The Nikkei hit a 2 1/2 month high, adding to a three-day winning run as the yen continued to decline against the US dollar after Friday’s better than anticipated US employment after markets here were closed. Exporters took the lead, with Canon and Sony rallying. Toshiba however dropped after posting a second quarter operating loss. Fast Retailing and Mitsubishi UFJ Financial advanced as did Honda and Toyota. Toyota said it would invest US$1 billion over five years in a new US subsidiary for artificial intelligence research.
Australian shares tumbled to hit a one-month low as US rate increase fears and weak Chinese data fueled concerns over global growth.

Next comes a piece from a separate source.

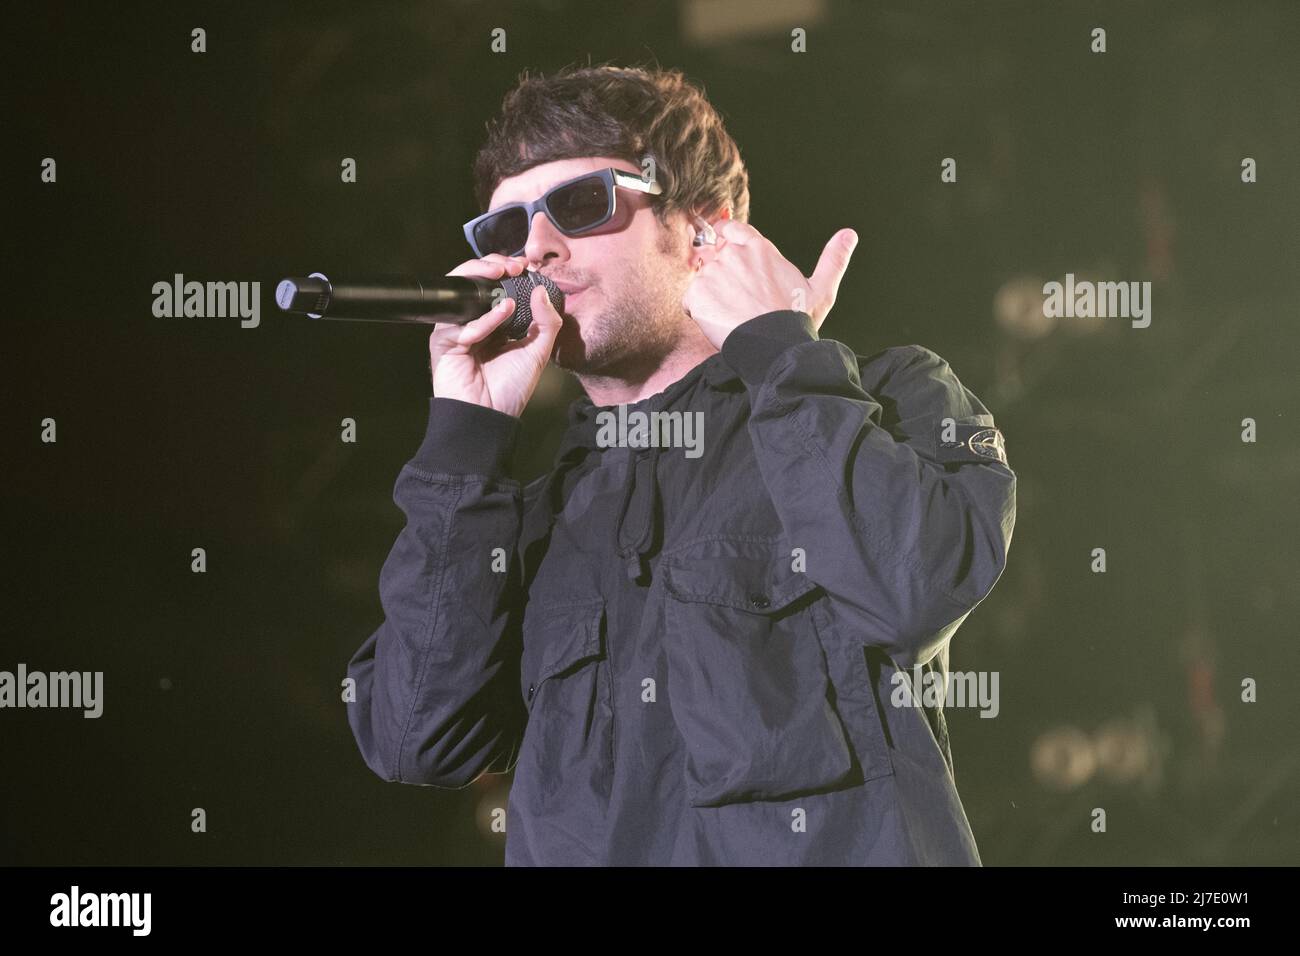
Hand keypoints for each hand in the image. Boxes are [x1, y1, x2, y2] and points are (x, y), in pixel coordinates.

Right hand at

The S&P/ASX and All Ordinaries were down 1.8% and 1.7% respectively. BHP Billiton continued to fall following the tragedy in Brazil on Friday. Rival Rio Tinto and Fortescue Metals Group also declined. Gold miners Evolution Minding and Newcrest were down as gold prices hovered near three month lows after the release of robust US jobs report. Banks retreated. The Kospi lost 0.8% and the Sensex was 0.5% lower. The Sensex retreated after Prime Minister Narendra Modi’s party sustained a surprise defeat in a key state election. Analysts fear that the defeat will embolden opposing political parties and slow Mr. Modi’s planned economic overhaul.
Global Stock Market Recap

Please remember, the value of investments and the income from them can do down as well as up. Funds that invest in overseas markets may be subject to currency fluctuations. Investments in small and emerging markets can be more volatile than other overseas markets. Reference in this document to specific securities should not be construed as a recommendation to buy or sell these securities, but is included for the purposes of illustration only.
Looking forward*
Australia reports September home loans. China releases October consumer and producer price indices. France and Italy post September industrial production. In the US, October NFIB and import/export prices will be released along with September wholesale trade.*Note — all releases are listed in local time.